Me dijo que le hablara, sobre todo, de septiembre. Lamentaba saber muy poco de México: que era el mes patrio y también el de los temblores. Escribía el texto y trataba de explicarle que hacía cinco años, al filo del medio día, yo escribía la palabra “irreverente”, refiriéndome a la muerte de mi amigo el polémico, ese que siempre brilló por ser políticamente incorrecto. Le dije que apenas terminé de escribirla —la palabra— y justo sonó la alerta sísmica. Salí a tropezones del edificio con media chancla al pie y el sostén desabrochado colgando en la cintura. Le decía que en la calle varios andaban a medio vestir y que mi vecina, la más recatada de todas, había salido enjabonada y envuelta en una bata de baño. Que, aunque practico la meditación y conozco el principio budista de la impermanencia, no hay poder místico ni humano que me aquiete cuando escucho el aviso de la alerta sísmica. Todos, desde 1985, lo que sucede justo el día 19.

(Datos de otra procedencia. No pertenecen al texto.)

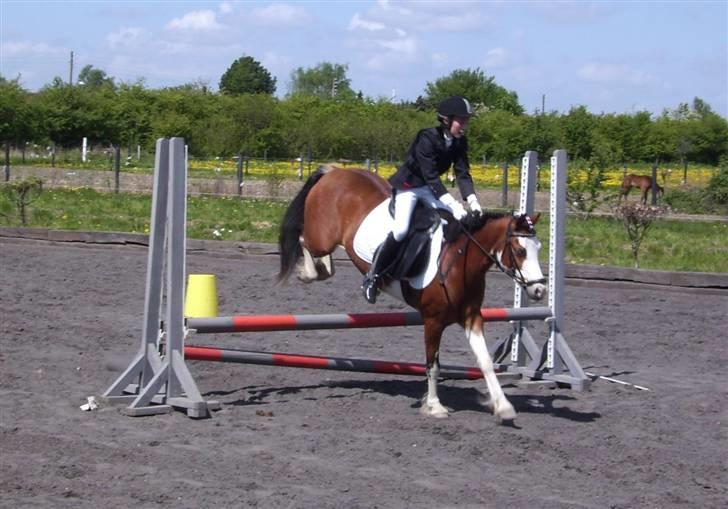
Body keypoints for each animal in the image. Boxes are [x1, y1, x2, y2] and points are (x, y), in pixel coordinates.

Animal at [277, 165, 547, 424]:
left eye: (539, 248)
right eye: (520, 251)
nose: (540, 289)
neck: (458, 261)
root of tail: (334, 171)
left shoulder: (472, 317)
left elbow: (486, 362)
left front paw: (504, 408)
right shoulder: (433, 320)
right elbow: (433, 365)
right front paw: (434, 407)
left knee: (320, 256)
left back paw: (323, 269)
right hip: (322, 236)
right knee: (304, 240)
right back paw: (308, 272)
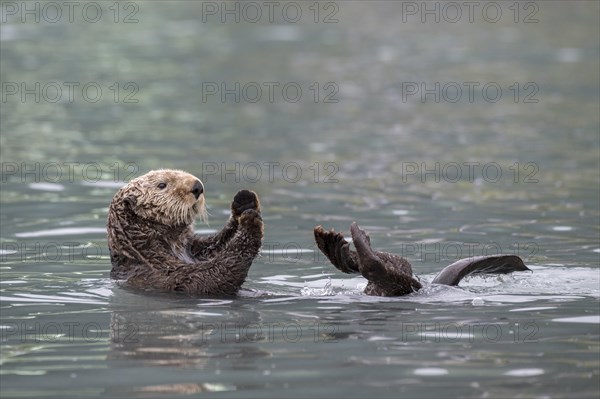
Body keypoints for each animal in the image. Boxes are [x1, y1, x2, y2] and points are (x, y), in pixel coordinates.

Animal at [108, 170, 262, 296]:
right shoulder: (164, 272)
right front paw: (249, 221)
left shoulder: (198, 250)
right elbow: (214, 275)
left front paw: (245, 200)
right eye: (162, 185)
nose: (198, 187)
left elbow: (216, 243)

Seguía con mi relato. Olvidé contarle lo patrióticos que solemos ser, sobre todo en la demostración culinaria y en el atuendo tricolor. Me ganó el sentimentalismo y me centré en decirle que septiembre es un mes muy simbólico: bello, pero contrastante y cruel. Que la semana pasada acababa de participar en un homenaje por los 80 años de vida gloriosa y prolífica de mi querido maestro y que ese mismo día en la tarde asistí a una misa de difuntos; una amiga acababa de morir. También desde que empezaba a correr el primer día me ensimismaba por la nada; a mediados cumple años mi madre y un treinta fue la última exhalación de mi padre; apenas un día antes él había apretado fuerte mi mano sin saber que sería el mayor gesto que me dejaría.

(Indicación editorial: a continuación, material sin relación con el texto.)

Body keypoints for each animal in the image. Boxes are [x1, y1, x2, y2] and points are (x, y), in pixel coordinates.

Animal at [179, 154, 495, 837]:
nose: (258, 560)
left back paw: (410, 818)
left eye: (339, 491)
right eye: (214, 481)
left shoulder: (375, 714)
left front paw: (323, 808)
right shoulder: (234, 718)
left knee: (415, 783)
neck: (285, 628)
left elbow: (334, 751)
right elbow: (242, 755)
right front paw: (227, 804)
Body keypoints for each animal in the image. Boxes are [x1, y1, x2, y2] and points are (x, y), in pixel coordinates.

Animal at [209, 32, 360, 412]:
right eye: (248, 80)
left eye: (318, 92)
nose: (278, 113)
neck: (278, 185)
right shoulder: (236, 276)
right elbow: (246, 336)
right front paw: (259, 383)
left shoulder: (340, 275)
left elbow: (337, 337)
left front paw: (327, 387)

Remembraba que ese mes partió Amy Winehouse, un ángel de fuego que quiso cantarle al mundo y embellecerlo apenas un poco. Me enteraba de la muerte de Javier Marías y con ello perdía la ilusión de encontrármelo algún día de mi vida caminando por las calles del centro de Madrid para preguntarle cómo podía escribir tan bellamente los desfiguros en que solemos caer los humanos y denunciar sin falsas cortesías la mojigatería disfrazada de decencia. Escribir y publicar, que te compren un libro y que te lean es algo que pocos logran, así que, ésta que escribe recuerda cada septiembre que esa oportunidad la vio en el periódico Noroeste, hacía ya 15 años, en el mismo aniversario de fundación de Culiacán.

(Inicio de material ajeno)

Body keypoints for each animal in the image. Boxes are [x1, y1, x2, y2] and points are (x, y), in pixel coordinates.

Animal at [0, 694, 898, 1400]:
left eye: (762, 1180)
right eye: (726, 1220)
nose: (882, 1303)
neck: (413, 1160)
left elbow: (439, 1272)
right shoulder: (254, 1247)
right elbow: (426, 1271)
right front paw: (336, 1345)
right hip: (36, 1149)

Apenas memoraba lo anterior, le contaba a detalle los motivos de celebración y de alegría personal, así como la orfandad y el desasosiego que me provoca el mes de septiembre, cuando me paro para atender, sin demora, el simulacro de sismo; justo a las 12:19 del medio día. Salí, intercambié impresiones con los vecinos en la calle, celebré que también salieran los niños y que civilizadamente, luego de unos minutos, regresáramos a los respectivos interiores. Retomé la escritura, le hinqué el diente a un bocado de aguacate y tomé unos sorbitos de café. Pasados los minutos, escucho de nuevo: “aleta sísmica, alerta sísmica”. ¿La alerta? , ¿otro simulacro? Dudo en salir y en eso escucho un portazo del departamento vecino. Abandoné la molicie, echo una ojeada al departamento (no sé por qué), tomo mi mochila y bajo corriendo. En la escalera pregunto ¿es real?, sí, responde mi vecina. De nuevo en la calle sobre un suelo movedizo: septiembre 19, 2022, 01:05 pm; septiembre 19, 2017, 01:14 pm.
De nuevo el silencio. Ya no subí al departamento. Intenté llamar por teléfono; cero señal. Caminé con mi mochila al hombro. El día está nublado. Septiembre continúa, apenas 19 y vienen los 43. Ya no supe qué escribir. Me detengo en un café. Empieza a llover.